En Malaui, ayudamos a más de 5.000 mujeres que se ganan la vida con el trabajo sexual a superar las barreras para acceder a servicios de salud. Su empoderamiento, con conocimiento y métodos de prevención, es clave para proteger su salud

El proyecto que realizamos en cuatro distritos del sur de Malaui ayuda a miles de mujeres que se ganan la vida con el trabajo sexual a superar las barreras para acceder a servicios de salud. Su empoderamiento, con conocimiento y métodos de prevención, es clave para proteger su salud.

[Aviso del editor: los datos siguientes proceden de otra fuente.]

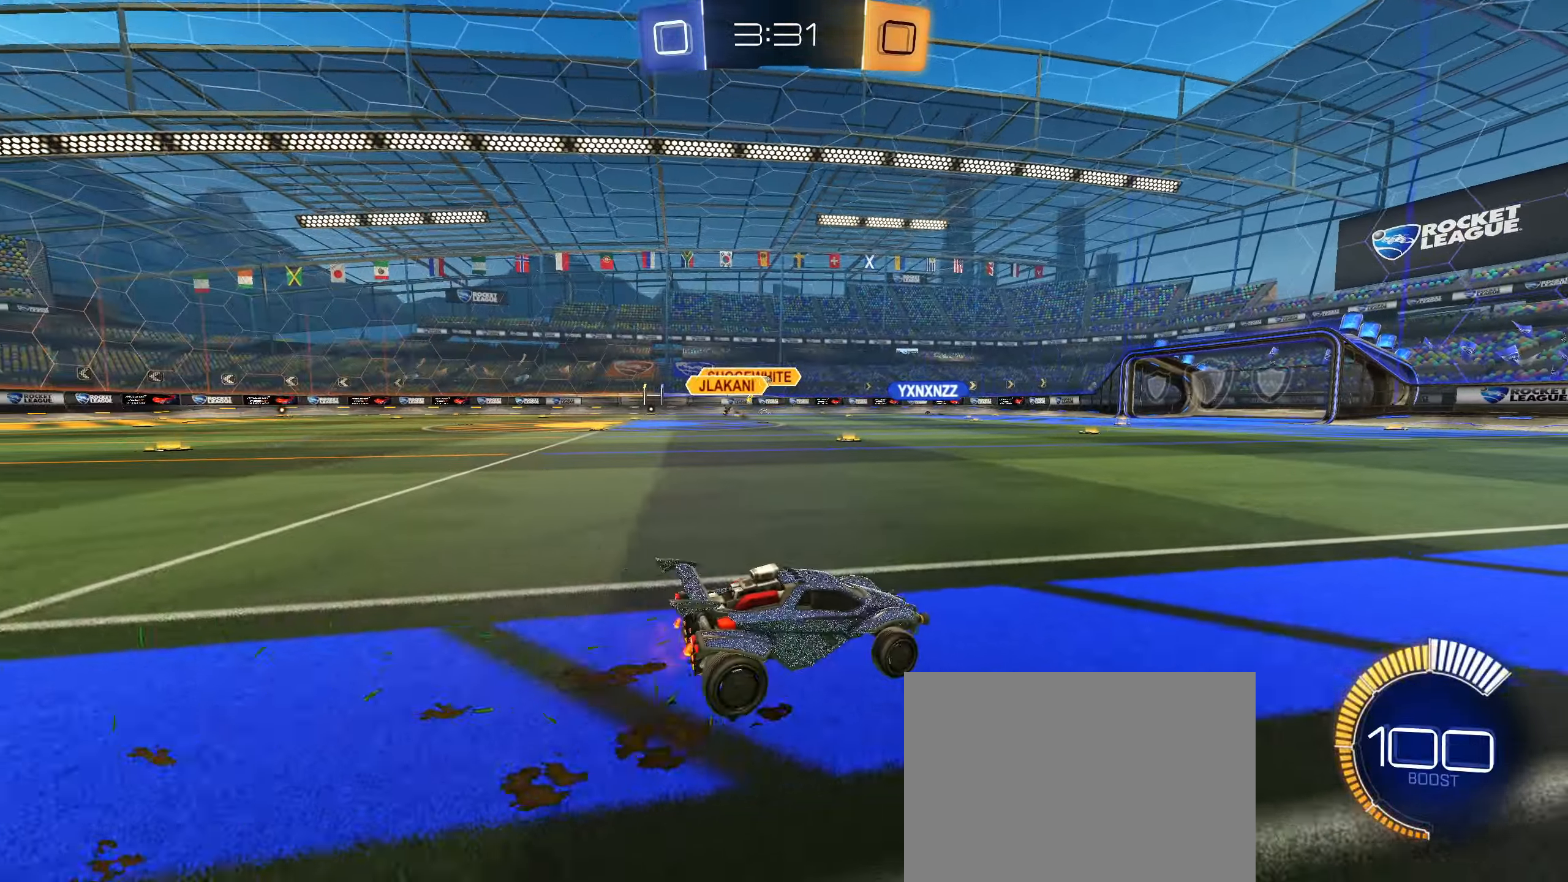
{"buttons": ["L1", "R2"], "left_stick": "down-left", "right_stick": "center", "events": [[200, "CIRCLE", "down"], [217, "CROSS", "down"], [233, "L1", "down"], [283, "CROSS", "up"], [283, "left_stick", "up-left"], [333, "CROSS", "down"], [400, "CROSS", "up"], [417, "left_stick", "down-left"], [483, "CIRCLE", "up"]]}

*Nota: Todos los nombres han sido cambiados, a menos que se indique lo contrario.

Bernadette perdió a sus dos padres cuando tenía 7 años y creció con sus abuelos, quienes la enviaban a la escuela sin haber comido antes.

“Comencé a tener relaciones sexuales a cambio de cosas porque mis abuelos no podían proveerme de lo que necesitaba. Así me quedé embarazada y abandoné la escuela", relata Bernadette, quien se mudó de su pueblo para ir a Dedza a finales de 2018. "Cuando me convertí en trabajadora sexual, no sabía nada sobre preservativos ni otros métodos de planificación familiar. Había oído hablar del VIH, pero nunca pensé que yo fuera a contraerlo", explica. 

"Fue la primera vez que me dieron información sobre temas como las pruebas de VIH y la salud sexual", nos explica Bernadette después de que Emily, una de nuestras trabajadoras de salud comunitaria, le diera una sesión educativa en el bar donde trabaja y vive. "Lo vi como una oportunidad increíble que podría ayudarme a estar sana sin importar las circunstancias". Emily escuchó atentamente todo lo que tenía que decir, pues ella también era trabajadora sexual. Sabía de dónde venía Bernadette y a qué se enfrentaba todos los días.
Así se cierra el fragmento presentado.